* [Data for this task]
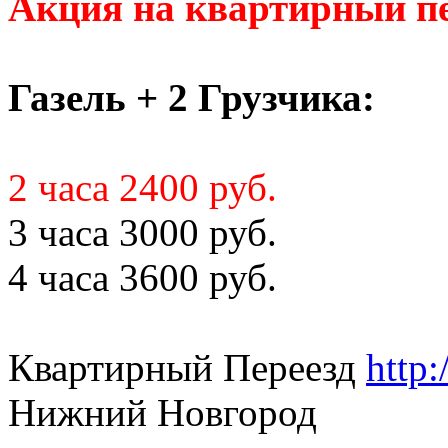
Акция на квартирный пе
Газель + 2 Грузчика:
2 часа 2400 руб.
3 часа 3000 руб.
4 часа 3600 руб.
Квартирный Переезд
http:
Нижний Новгород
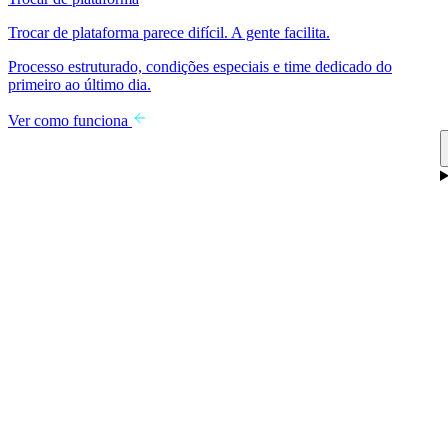
Trocar de plataforma parece difícil. A gente facilita.
Processo estruturado, condições especiais e time dedicado do
primeiro ao último dia.
Ver como funciona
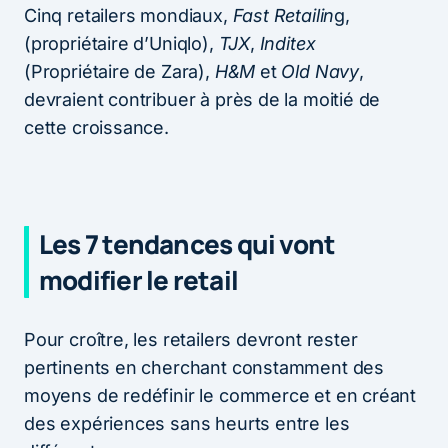
Cinq retailers mondiaux,
Fast Retailin
g,
(propriétaire d’Uniqlo),
TJX
,
Inditex
(Propriétaire de Zara),
H&M
et
Old Navy
,
devraient contribuer à près de la moitié de
cette croissance.
Les 7 tendances qui vont
modifier le retail
Pour croître, les retailers devront rester
pertinents en cherchant constamment des
moyens de redéfinir le commerce et en créant
des expériences sans heurts entre les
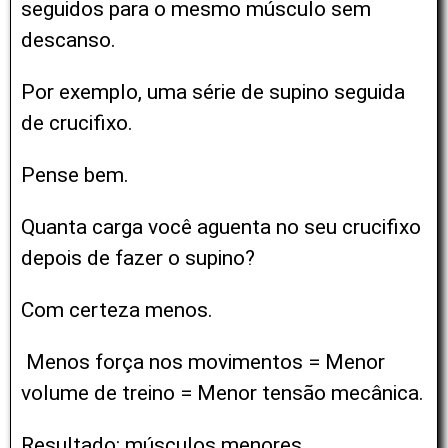
seguidos para o mesmo músculo sem
descanso.
Por exemplo, uma série de supino seguida
de crucifixo.
Pense bem.
Quanta carga você aguenta no seu crucifixo
depois de fazer o supino?
Com certeza menos.
Menos força nos movimentos =
Menor
volume de treino =
Menor tensão mecânica.
Resultado: músculos menores.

* [Try it] Within the entries, count the lines containing the string "crucifixo" and state nothing but the result.

* [Response to the task] 2